Comment (ne pas) rater ses vacances? 1. Les arnaques

Illustration - Episode 1: les arnaques
Illustration - Episode 1: les arnaques - © PAUL J. RICHARDS - BELGA/AFP

La période des vacances, on l’attend et on l’idéalise. Loin des tracas et du stress, on se l’imagine rose, bleue, dorée… Mais les séjours de nombreux vacanciers sont gâchés par des histoires, plus ou moins graves, d’arnaques.

En Belgique, le CRIOC (Centre de Recherche et d’Information des Organisations de Consommateurs) propose un site spécialisé dans le traitement des arnaques. Le site, qui recense les arnaques en tous genres, propose une section consacrée aux "Vacances et tourisme".

Du tatouage allergène au faux séjour gratuit, en passant par le forfait spécial touristes des taximen, le CRIOC propose une analyse de chaque arnaque et fournit un conseil adapté.

Le top des arnaques

Les arnaques le plus souvent recensées par le CRIOC sont, selon le responsable presse Peter Beda, "les arnaques classiques, comme le vol, le taxi à l’arrivée qui propose un tarif avantageux qui ne l’est pas, ou qui propose un voyage qui s’achève par hasard à côté d’un commerce tenu par une connaissance ou un membre de la famille. Les vols de carte de crédits après que quelqu’un ait observé le numéro sont aussi fréquents".

Des cas concrets

Sur arnaques.be, les exemples se multiplient. On y retrouve le témoignage de B., qui avait réservé un séjour en amoureux comprenant des excursions en tous genres (nage avec les dauphins, plongée sous-marine, excursion dans le désert, etc.). Tout se passait bien jusqu’à ce qu’une des excursions programmées soit annulée à cause du mauvais temps. Les clients n’ont pas récupéré leur argent, mais ont reçu, en compensation, un chèque voyage d’une valeur équivalant au montant de l’excursion.
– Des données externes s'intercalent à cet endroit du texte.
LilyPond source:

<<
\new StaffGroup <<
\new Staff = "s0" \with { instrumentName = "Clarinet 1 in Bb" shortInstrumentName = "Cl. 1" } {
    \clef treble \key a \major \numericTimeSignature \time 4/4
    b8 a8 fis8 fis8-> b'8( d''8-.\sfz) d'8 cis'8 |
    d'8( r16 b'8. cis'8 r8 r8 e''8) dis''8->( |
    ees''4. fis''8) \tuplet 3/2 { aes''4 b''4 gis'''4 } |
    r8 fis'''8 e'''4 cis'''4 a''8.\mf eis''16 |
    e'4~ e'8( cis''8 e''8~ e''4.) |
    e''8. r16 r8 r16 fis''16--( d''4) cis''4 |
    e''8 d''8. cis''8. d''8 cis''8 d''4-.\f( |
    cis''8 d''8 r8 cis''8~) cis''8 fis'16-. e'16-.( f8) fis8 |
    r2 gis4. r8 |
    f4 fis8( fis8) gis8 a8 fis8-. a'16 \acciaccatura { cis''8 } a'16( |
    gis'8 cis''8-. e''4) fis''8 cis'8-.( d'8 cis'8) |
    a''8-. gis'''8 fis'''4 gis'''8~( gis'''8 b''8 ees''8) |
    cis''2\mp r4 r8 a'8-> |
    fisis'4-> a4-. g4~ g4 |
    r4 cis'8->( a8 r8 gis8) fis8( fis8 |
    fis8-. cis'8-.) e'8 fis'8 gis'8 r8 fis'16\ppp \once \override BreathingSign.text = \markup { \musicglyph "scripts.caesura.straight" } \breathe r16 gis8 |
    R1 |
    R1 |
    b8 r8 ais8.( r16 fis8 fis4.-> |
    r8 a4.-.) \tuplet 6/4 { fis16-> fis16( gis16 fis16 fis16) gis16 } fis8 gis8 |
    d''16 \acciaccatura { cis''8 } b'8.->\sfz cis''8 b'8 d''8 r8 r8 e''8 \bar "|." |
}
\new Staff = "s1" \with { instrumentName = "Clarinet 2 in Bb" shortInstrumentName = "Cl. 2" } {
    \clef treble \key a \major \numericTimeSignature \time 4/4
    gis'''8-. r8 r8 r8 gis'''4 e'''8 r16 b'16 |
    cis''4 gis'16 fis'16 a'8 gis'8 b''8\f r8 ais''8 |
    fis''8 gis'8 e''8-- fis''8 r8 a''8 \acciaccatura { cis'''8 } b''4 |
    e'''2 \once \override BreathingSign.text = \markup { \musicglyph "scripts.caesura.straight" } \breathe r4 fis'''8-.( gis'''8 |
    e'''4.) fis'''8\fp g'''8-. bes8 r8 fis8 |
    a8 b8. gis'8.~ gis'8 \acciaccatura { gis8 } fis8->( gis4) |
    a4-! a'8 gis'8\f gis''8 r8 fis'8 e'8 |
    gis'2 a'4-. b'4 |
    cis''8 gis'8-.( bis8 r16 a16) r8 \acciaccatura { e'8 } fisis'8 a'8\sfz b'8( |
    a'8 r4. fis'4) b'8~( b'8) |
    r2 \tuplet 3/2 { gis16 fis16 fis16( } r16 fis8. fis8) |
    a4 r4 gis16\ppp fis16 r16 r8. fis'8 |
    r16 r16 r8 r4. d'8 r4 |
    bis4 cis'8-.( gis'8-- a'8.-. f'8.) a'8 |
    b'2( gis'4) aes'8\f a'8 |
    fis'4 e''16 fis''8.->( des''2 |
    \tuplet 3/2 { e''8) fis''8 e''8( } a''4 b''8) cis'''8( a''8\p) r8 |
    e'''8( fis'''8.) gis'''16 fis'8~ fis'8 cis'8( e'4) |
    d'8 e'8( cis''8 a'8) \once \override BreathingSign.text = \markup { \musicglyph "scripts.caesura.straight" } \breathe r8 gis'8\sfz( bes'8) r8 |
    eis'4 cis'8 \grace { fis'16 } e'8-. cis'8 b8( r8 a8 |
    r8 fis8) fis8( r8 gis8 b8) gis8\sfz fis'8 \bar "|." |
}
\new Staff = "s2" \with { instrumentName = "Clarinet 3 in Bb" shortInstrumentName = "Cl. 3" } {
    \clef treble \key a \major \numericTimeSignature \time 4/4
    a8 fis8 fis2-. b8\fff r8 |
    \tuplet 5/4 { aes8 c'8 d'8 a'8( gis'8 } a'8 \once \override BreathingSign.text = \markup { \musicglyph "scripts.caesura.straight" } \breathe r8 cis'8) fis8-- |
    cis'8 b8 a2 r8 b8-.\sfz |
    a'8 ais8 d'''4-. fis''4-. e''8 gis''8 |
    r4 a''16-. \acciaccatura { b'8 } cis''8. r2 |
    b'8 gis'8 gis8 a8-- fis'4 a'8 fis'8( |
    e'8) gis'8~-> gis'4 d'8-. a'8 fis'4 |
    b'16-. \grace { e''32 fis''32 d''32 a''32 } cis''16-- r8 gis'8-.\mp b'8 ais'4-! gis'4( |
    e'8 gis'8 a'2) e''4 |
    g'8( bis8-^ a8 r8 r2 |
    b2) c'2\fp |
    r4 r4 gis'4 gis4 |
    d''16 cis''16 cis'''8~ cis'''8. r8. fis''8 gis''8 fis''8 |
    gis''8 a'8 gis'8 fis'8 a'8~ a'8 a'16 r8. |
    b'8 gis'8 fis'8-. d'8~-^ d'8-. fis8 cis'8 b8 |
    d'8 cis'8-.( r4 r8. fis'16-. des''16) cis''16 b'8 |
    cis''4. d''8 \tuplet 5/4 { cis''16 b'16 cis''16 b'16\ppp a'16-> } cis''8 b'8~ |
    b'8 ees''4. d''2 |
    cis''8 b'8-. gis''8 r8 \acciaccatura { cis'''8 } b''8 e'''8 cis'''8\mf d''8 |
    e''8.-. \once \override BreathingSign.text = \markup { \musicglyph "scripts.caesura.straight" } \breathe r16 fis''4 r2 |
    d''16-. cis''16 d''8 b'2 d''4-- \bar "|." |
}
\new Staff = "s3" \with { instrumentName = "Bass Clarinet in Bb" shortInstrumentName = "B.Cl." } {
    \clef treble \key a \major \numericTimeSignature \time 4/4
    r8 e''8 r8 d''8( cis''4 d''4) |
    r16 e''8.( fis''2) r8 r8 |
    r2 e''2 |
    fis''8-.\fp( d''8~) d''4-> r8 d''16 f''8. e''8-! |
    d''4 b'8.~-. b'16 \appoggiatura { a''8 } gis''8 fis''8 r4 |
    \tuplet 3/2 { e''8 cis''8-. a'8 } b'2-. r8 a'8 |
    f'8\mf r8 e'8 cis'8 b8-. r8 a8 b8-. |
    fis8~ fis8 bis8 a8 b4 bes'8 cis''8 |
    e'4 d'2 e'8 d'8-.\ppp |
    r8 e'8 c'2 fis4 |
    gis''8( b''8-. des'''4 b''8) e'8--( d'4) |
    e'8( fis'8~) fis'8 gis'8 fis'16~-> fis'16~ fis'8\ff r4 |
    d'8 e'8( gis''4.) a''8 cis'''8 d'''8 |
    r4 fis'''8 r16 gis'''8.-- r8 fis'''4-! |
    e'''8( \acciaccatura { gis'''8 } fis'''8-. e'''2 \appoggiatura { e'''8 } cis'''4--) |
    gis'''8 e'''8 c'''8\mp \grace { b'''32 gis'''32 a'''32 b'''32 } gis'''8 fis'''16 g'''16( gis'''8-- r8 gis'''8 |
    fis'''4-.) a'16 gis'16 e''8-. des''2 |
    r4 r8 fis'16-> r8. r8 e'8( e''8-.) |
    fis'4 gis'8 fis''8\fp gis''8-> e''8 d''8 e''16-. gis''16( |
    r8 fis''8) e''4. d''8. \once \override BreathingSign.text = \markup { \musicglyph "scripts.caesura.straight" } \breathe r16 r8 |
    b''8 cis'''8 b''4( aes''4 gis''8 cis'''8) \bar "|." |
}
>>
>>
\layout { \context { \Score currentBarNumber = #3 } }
Dans un cas comme celui-ci, il faut être attentif au fait que le chèque voyage a une durée limitée dans le temps. S’il n’est pas utilisé dans le délai imparti ou si le consommateur décide de ne plus partir avec la compagnie qui a émis le chèque, celui-ci est perdu.
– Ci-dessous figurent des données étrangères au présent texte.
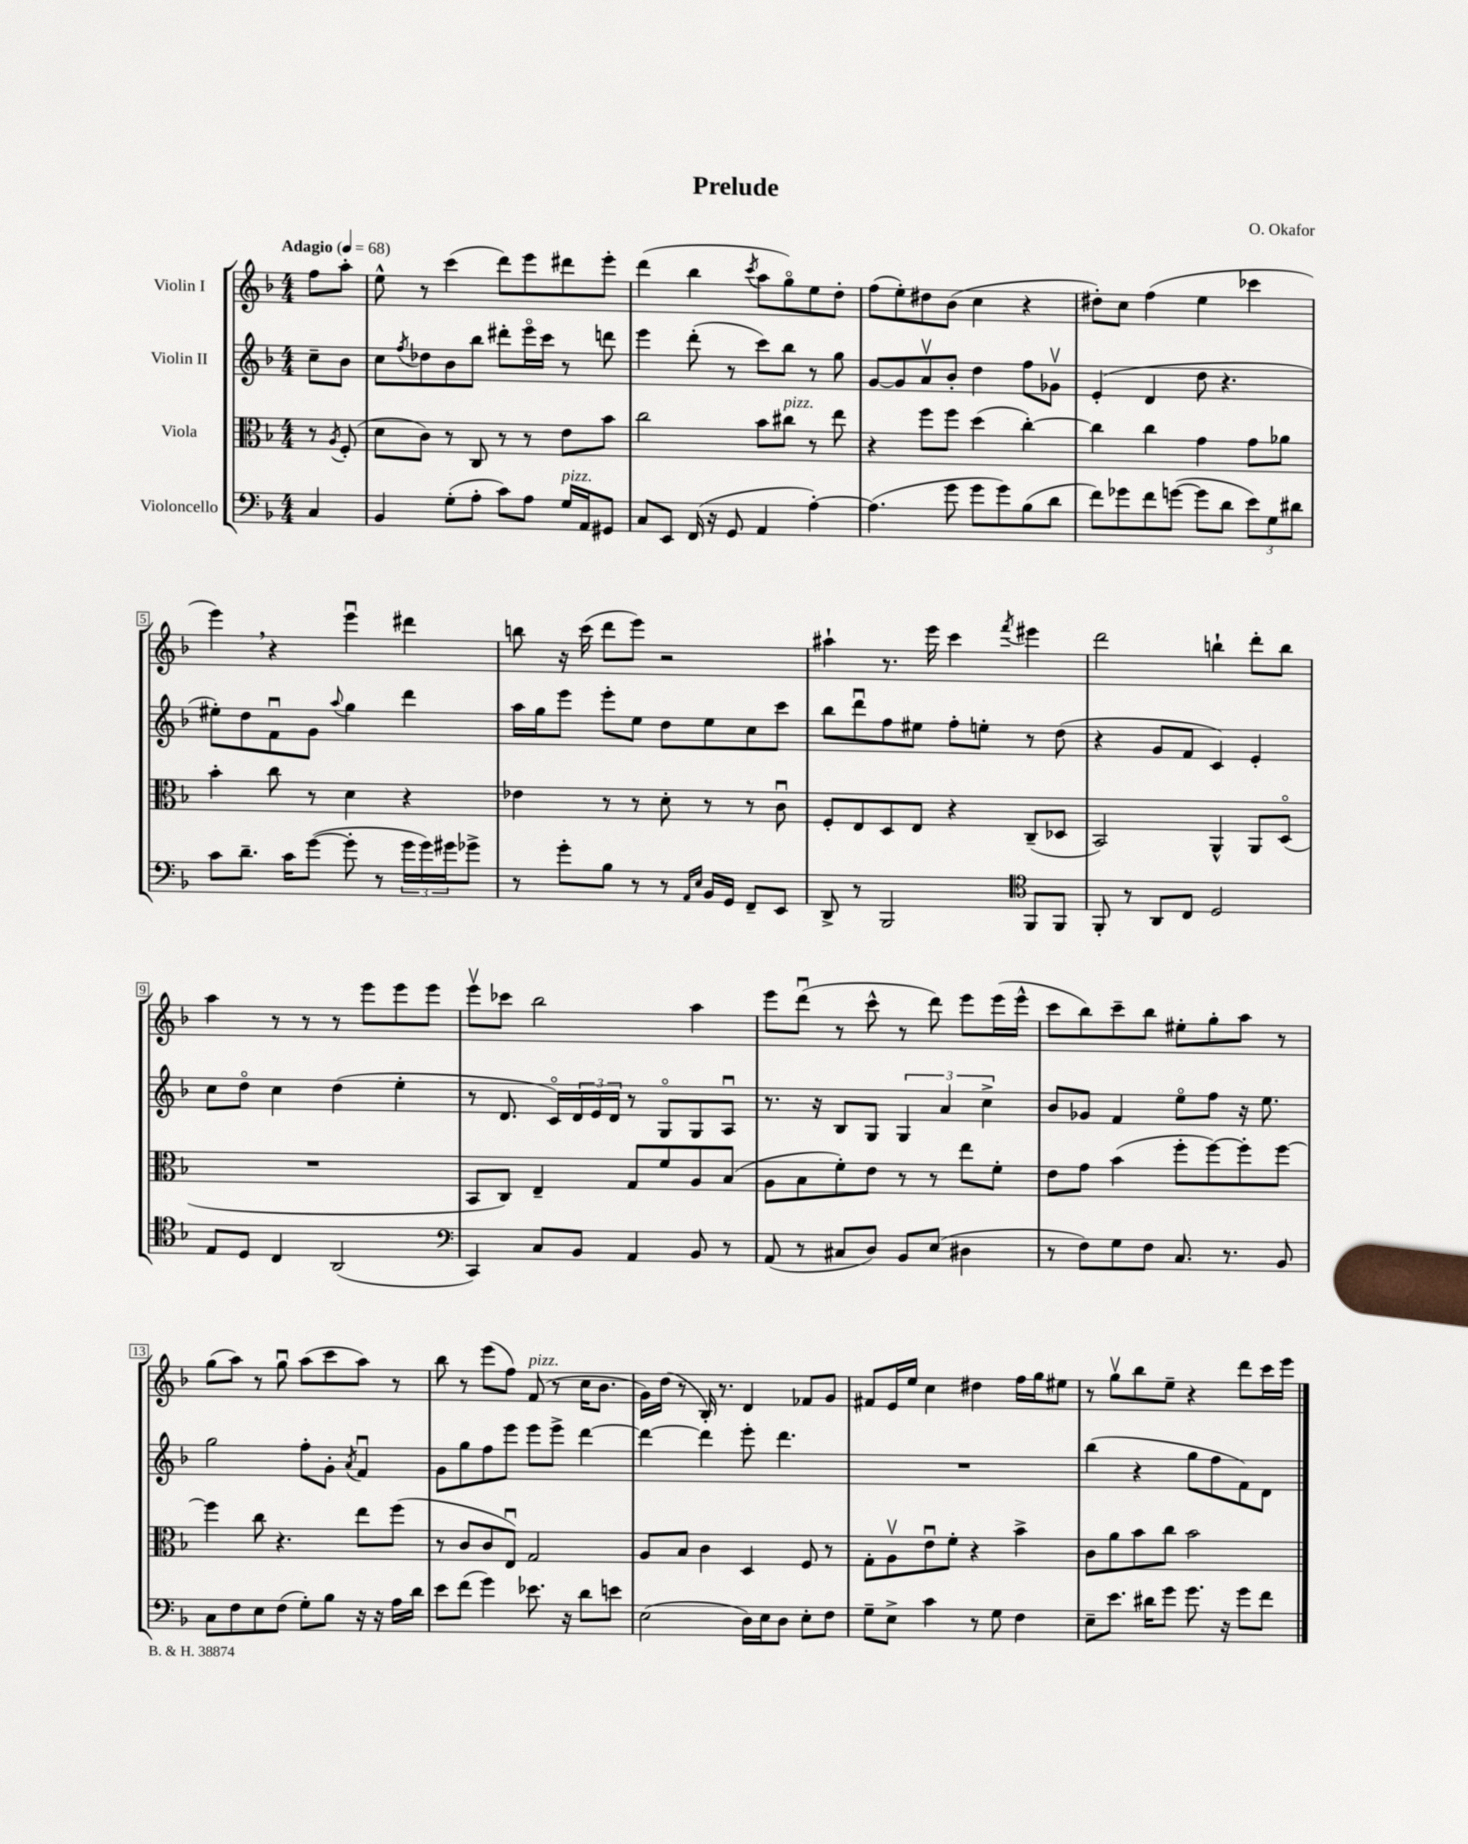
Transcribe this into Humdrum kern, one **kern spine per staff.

**kern	**kern	**kern	**kern
*staff4	*staff3	*staff2	*staff1
*clefF4	*clefC3	*clefG2	*clefG2
*k[b-]	*k[b-]	*k[b-]	*k[b-]
*M4/4	*M4/4	*M4/4	*M4/4
*MM68	*MM68	*MM68	*MM68
4C	8r	8cc~	8ff
.	8qA	.	.
.	(8F'	8b-	8aa'
=	=	=	=
4BB-	8d	8cc	8ee^^
.	.	8qff	.
.	8c)	8dd-	8r
(8G'	8r	8b-	(4ccc
8A'	8C	8bb-	.
8c)	8r	8ddd#'	8ddd)
8A	8r	16eeeo	8eee
.	.	16ccc	.
16G	8e	8r	8ddd#
16AA	.	.	.
8GG#	8b-	8ddd	8eee'
=	=	=	=
8C	2cc	4eee	(4ddd
8EE	.	.	.
(16FF	.	(8ddd'	4bb-
16r	.	.	.
8GG	.	8r	.
.	.	.	8qccc
4AA	8b-	8ccc)	8aa
.	8cc#	8bb-	8ggo)
[4A')	8r	8r	8ee
.	8ee	8gg	8dd'
=	=	=	=
(4.A]	4r	[8g	(8ff
.	.	8g]	8ee')
.	8ff	8av	8dd#
8g	8ff	8b-'	(8b-
8g	(4dd	4dd	4cc
8g)	.	.	.
(8B-	[4cc')	8ff	4r
8d	.	8g-v	.
=	=	=	=
8f)	4cc]	(4e'	8dd#')
8g-	.	.	8cc
8f	4cc	4d	(4ff
([8g	.	.	.
8g]	4g	8dd	4ee
8d	.	4.r	.
12e)	8g	.	4ccc-
12G	.	.	.
.	8a-	.	.
12d#	.	.	.
=	=	=	=
8c	4b-'	8ee#')	4eee)
8.d~	.	8dd	.
.	8cc	8fu	4r
16c	.	.	.
([8g	8r	8g	.
.	.	8qqaa	.
8g']	4d	4gg	4eeeu
8r	.	.	.
24g	4r	4ddd	4ddd#
24g)	.	.	.
24g#	.	.	.
8g-^	.	.	.
=	=	=	=
8r	4e-	16aa	8bb
.	.	16gg	.
8g'	.	8eee	16r
.	.	.	(16ccc
8B-	8r	8eee'	8ddd
8r	8r	8ee	8eee)
8r	8d'	8dd	2r
16qqAA	.	.	.
16qqE	.	.	.
16BB-	8r	8ee	.
16GG	.	.	.
8FF~	8r	8cc	.
8EE	8cu	8ccc	.
=	=	=	=
8DD^	8F'	8bb-	4aa#`
8r	8E	8dddu	.
2BBB-	8D	8ff	8.r
.	8E	8ee#	.
.	.	.	16eee
.	4r	8ff'	4ccc
.	.	8ee'	.
*clefC4	*	*	*
.	.	.	8qfff
8FF	(8C~	8r	4eee#
8FF	8D-	(8dd	.
=	=	=	=
8FF'	2BB-)	4r	2ddd
8r	.	.	.
8AA	.	8g	.
8C	.	8f	.
2D	4AA^^	4c)	4bb`
.	8AA	4e'	8ddd'
.	(8Do	.	8bb
=	=	=	=
8E	1r	8cc	4aa
8D	.	8ddo	.
4C	.	4cc	8r
.	.	.	8r
(2AA	.	(4dd	8r
.	.	.	8eee
.	.	4ee'	8eee
.	.	.	8eee
=	=	=	=
*clefF4	*	*	*
4CC)	8BB-	8r	8eeev
.	8C)	8.d	8ccc-
8C	4E~	.	2bb-
.	.	16co)	.
8BB-	.	24d	.
.	.	24e	.
.	.	24d	.
4AA	8G	8r	.
.	8f	8Go	.
8BB-	8A	8G	4aa
8r	(8B-	8Au	.
=	=	=	=
(8AA	8A	8.r	8eee
8r	8B-	.	(8dddu
.	.	16r	.
8C#	8f')	8B-	8r
8D)	8e	8G	8ccc^^
8BB-	8r	6G	8r
(8E	8r	.	8ddd)
.	.	6a	.
4D#	8ee	.	8eee
.	.	6cc^	.
.	8f'	.	(16eee
.	.	.	16eee^^
=	=	=	=
8r	8e	8b-	8ccc
8F)	8g	8g-	8bb-)
8G	(4b-	4f	8ccc~
8F	.	.	8bb-
8.C	8ff'	8eeo	8ee#'
.	[8ff)	8ff	8gg'
8.r	.	.	.
.	8ff']	16r	8aa
.	.	8.ee	.
8BB-	[8ff	.	8r
=	=	=	=
8C	4ff]	2gg	(8gg
8F	.	.	8aa)
8E	8cc	.	8r
(8F	4.r	.	8ggu
8G')	.	8ff'	(8aa
8B-	.	8g'	8ccc
.	.	8qa	.
16r	8ee	4fu	8aa)
16r	.	.	.
16A	(8ff	.	8r
16d	.	.	.
=	=	=	=
8e	8r	8g	8bb-
(8f	8c	8gg	8r
4g)	8c	8ff	(8eee
.	8Eu)	8eee	8ff)
8.e-	2G	8eee	(8f
.	.	8eee^	8r
16r	.	.	.
8d	.	[4ddd	16cc
.	.	.	8.b-
8e	.	.	.
=	=	=	=
(2E	8A	4ddd_	16g)
.	.	.	(16dd
.	8B-	.	8r
.	4c	4ddd]	16B-')
.	.	.	8.r
16D)	4D	8eee'	4d
16E	.	.	.
8D	.	4.ddd	.
8E'	8F	.	8f-
8F	8r	.	8g
=	=	=	=
8G~	8G'	1r	8f#
8E^	8Av	.	16e
.	.	.	16ee
4c	8eu	.	4cc
.	8f'	.	.
8r	4r	.	4dd#
8G	.	.	.
4F	4b-^	.	16ff
.	.	.	16gg
.	.	.	8ee#
=	=	=	=
8E~	8c	(4bb-	8r
8.e	8a	.	8ggv
.	8b-	4r	8bb-
16d#	.	.	.
8g	8cc	.	8ee~
8.g	2b-	8gg	4r
.	.	8ff	.
16r	.	.	.
8g	.	8f)	8ddd
8f	.	8d	16ccc
.	.	.	16eee
==	==	==	==
*-	*-	*-	*-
Le CRIOC vous conseille donc, pour plus de sécurité, de réclamer le remboursement en espèce. Si la compagnie refuse, il ne faut pas hésiter à vous plaindre sur place chez un responsable, mais aussi à votre retour en Belgique auprès de l’agence de voyage. Sinon, la Commission Litiges Voyages peut aussi intervenir.

Un autre secteur à risques quand on parle d’arnaques en vacances, c’est celui des souvenirs. Sur arnaques.be, on retrouve, entre autres, le témoignage d’un couple parti en Polynésie française. Charmés par l’artisanat réputé des îles Marquises, ils décident d’acheter une sculpture en bois au marché local. Ce n’est qu’une fois rentré à l’hôtel que le couple constate que la statue, garantie faite main aux Marquises par le vendeur, portait la mention "Made in Indonesia".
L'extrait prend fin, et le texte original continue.